第4話 修業的お手伝い

 1ヶ月ほど経って、日常会話を少しだけ出来るようになった俺はアルフさんと会話練習をしていた。


「『えっと、こんにちは、です。きーも、良い天気、ですよ』」


「『外を見れば分かる』」


「『そ、んな風に、言わなくてもええじゃないです、か』」


「『まぁ、癖はあるが聞き取りは出来るな』」


 何とか、意思表示まで出来るようになった…


「流石に詰め込みなんですから容赦してくださいよ」


「そうはいかん。書き言葉も満足に出来ていないのだから文句言うな」


 すぐに日本語に戻した俺をアルフさんはチラッと見るとため息を1つ。


「ズブの素人を育てる気にもなってくれ。俺自身も仕事の時間を割いてるのだからな」


「あ、すみません」


 そうだよな。時折いなくなるアルフさんも生活がある。

 甘えてばかりもいられない。

 夢とはいえ、人様の世話になってるわけだし、頑張ろう。


「そうだな…あまりにも座学だけだとつまらないだろう。荷物持ちでついてこい」


「えっ?」


 ここ一ヶ月まともに家から出ないで、玄関?近くのしかも近くの畑すら駄目と言われてたのに急になんだろう。

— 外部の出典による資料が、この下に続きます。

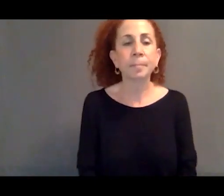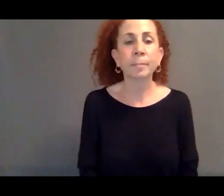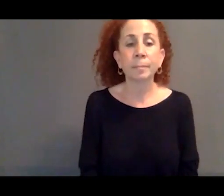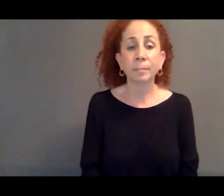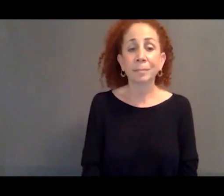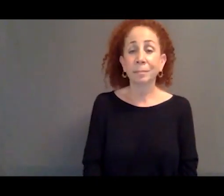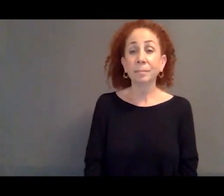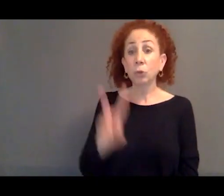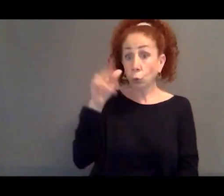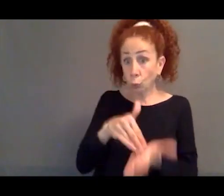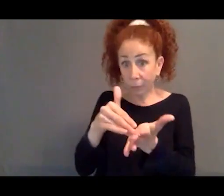asylum seekers.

 まぁ、ずっと分からない言語を勉強してると頭が変になりそうだからありがたい。


「荷物持ち…やります!!」


「そうか。なら頼む」


 そう言うと、アルフさんは俺に両手で持てる程度の革袋を渡した。


 何を入れるんだろう。


「魔物の皮を取りに行く」





 しばらくフィールの町から歩いて行くと前方に深い森が見えてきた。


 うわー。とても怖そう。


「ここから先は魔物が良く出る」


「そうなんですね…何か心なしか見られてる気がします…」


「かもな」


 アルフに続いて森に足を踏み入れると、北西方向でガサガサと音がした。


「はやっ!」


「待ち伏せだろうな」


 アルフさんはそう呟くと、次の瞬間音が鳴った場所に移動して回し蹴りを放っていた。


「はやっ!」


 2回目のはやっ!はアルフの人外並みのスピードについてだ。


 目で追えないレベルの。


 アルフが放った蹴りは何かに当たったのか、グシャリという肉を引きちぎるような音と一緒に木に激突した音が鳴った。


「猪型の魔物だ」


 俺の言葉に対して、アルフは淡々と告げる。


「脅威じゃ無い」


「えっと、アルフさん。今の動きは…?」


「武闘士の動きで仕留めた」


 いやいや、そうじゃなく。


「何でそんなに早く動けるんですか?」


「身体強化の魔術を使っただけだ。使わないと流石に一蹴りでは殺せないからな。あいつらは無駄に体力がある。それに武器を使うほどではないのもある」


 凄い常識みたいに言ってる。

 俺は今の光景で完全にこの人は敵に回したらヤバいと悟った。



 しばらくアルフさんの達人なみの動きを見ながらバッタバッタと殺戮される猪型の魔物を見て、俺はそいつらの毛皮を革袋に入れて必死について行っていた。


「ぐーー…重いですね、これ…」


「…」


「何キロあるんだよ…」


「…」


 そう、アルフさんは基本話さないのだ。

 無駄なことをしない主義なのか、必要なこと以外話したくないのか分からないけど、基本無言である。


「アルフさん、あとどれくらいやりますか?」


「そうだな。2匹にしよう。流石にそれ以上は持てんだろう」


「はい…正直今も無理です…」


「話せるなら大丈夫だろう」


 堪忍して欲しいです。

 なかなかに匂いもキツいし、とにかく汗かいてしまって、疲れてもうなんだか訓練なんじゃないかと疑うレベル。

 両腕が痙攣し始めてるよ。


「あ、これって訓練も兼ねてますか?」


「あぁ。まずは筋力をつけてもらう。補佐士とはいえ、最低限の自衛をしてもらわないと困る。それに素手である程度戦えると何かと便利だ」


 なるほど。

 アルフさんの狩りを見ても分かるとおり、最短の動きで最高効率の結果を出してるし。


 それが筋力によるものならば納得だ。

 身体強化の魔術というのも、元の力を伸ばすだろうしね。


「そういうことなら…頑張ります」


「あぁ。頼む」


 短く返事をすると、アルフさんは続けて一歩で猪魔獣に近付くと、同じように一蹴りで絶命させた。


 すごいなぁ。

 本当に。


 その後は、アルフさんに言われるがまま重たい革袋を持ってフィールまで戻った。


 恐らく俺が持てるギリギリの重量だ。

 15キロは無いと思うけど、それにしても森の不安定な足場だし、きつかった。


 途中何度も転びかけていたけど、アルフさんはこちらを振り返らなかった。